- Prompt
Change "react" to "React" in the entries below, from their first line through the line containing "use forwardrefs api", and give back only that part with everything else unchanged. Leave the pictures out.

- Material for this exercise
**********

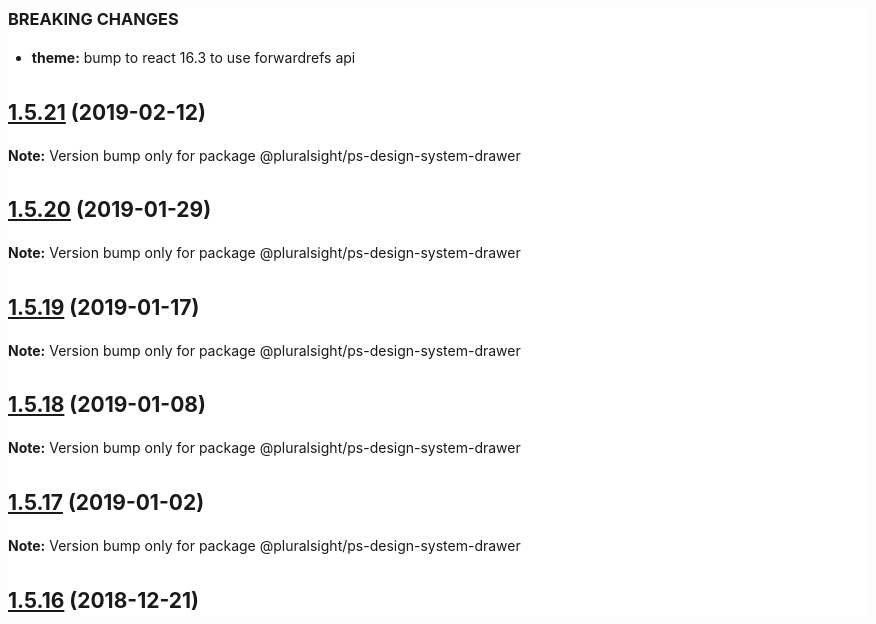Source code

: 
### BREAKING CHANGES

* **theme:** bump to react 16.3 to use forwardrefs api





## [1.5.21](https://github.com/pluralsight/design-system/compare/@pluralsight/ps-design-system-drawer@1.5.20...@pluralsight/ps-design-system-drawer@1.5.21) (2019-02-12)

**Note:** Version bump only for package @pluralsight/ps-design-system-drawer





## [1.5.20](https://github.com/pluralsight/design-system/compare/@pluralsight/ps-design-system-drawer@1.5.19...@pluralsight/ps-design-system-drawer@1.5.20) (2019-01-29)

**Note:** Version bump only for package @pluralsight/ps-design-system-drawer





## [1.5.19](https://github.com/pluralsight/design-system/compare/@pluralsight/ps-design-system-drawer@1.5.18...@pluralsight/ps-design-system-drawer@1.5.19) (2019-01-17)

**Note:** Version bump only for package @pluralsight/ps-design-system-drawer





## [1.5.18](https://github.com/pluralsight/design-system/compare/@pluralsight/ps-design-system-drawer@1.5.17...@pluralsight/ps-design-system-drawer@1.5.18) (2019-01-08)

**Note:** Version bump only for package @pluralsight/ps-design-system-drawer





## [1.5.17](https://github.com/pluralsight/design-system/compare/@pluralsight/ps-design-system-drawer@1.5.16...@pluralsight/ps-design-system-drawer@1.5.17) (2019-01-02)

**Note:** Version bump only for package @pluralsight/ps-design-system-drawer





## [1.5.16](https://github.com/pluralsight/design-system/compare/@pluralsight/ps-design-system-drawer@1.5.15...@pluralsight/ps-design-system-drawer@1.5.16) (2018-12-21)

**********

- Exercise solution
Source code

: 
### BREAKING CHANGES

* **theme:** bump to React 16.3 to use forwardrefs api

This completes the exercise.